▸ WORK ORDER:
Without including any pictures, copy each entry below exactly.

"""

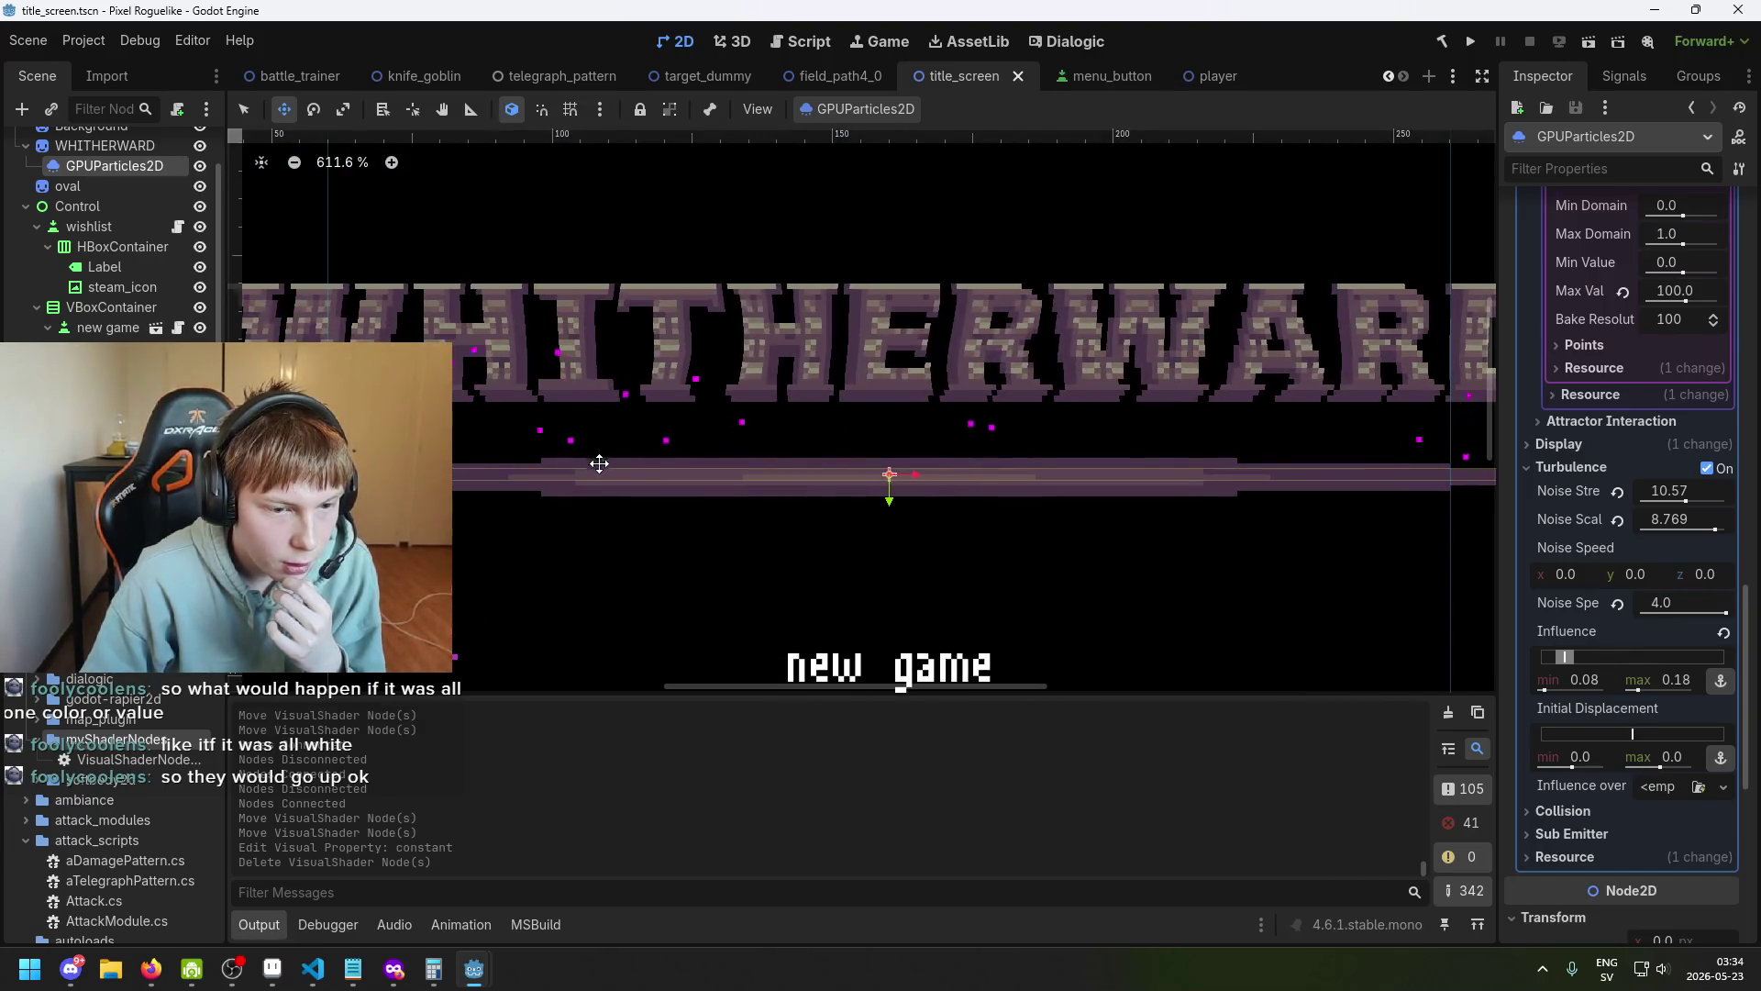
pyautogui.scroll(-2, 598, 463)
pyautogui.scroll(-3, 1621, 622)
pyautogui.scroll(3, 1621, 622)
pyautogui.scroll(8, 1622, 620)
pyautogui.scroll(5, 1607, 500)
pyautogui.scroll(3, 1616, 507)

"""

▸ FINAL ANSWER:
pyautogui.scroll(-2, 598, 463)
pyautogui.scroll(-3, 1621, 622)
pyautogui.scroll(3, 1621, 622)
pyautogui.scroll(8, 1622, 620)
pyautogui.scroll(5, 1607, 500)
pyautogui.scroll(3, 1616, 507)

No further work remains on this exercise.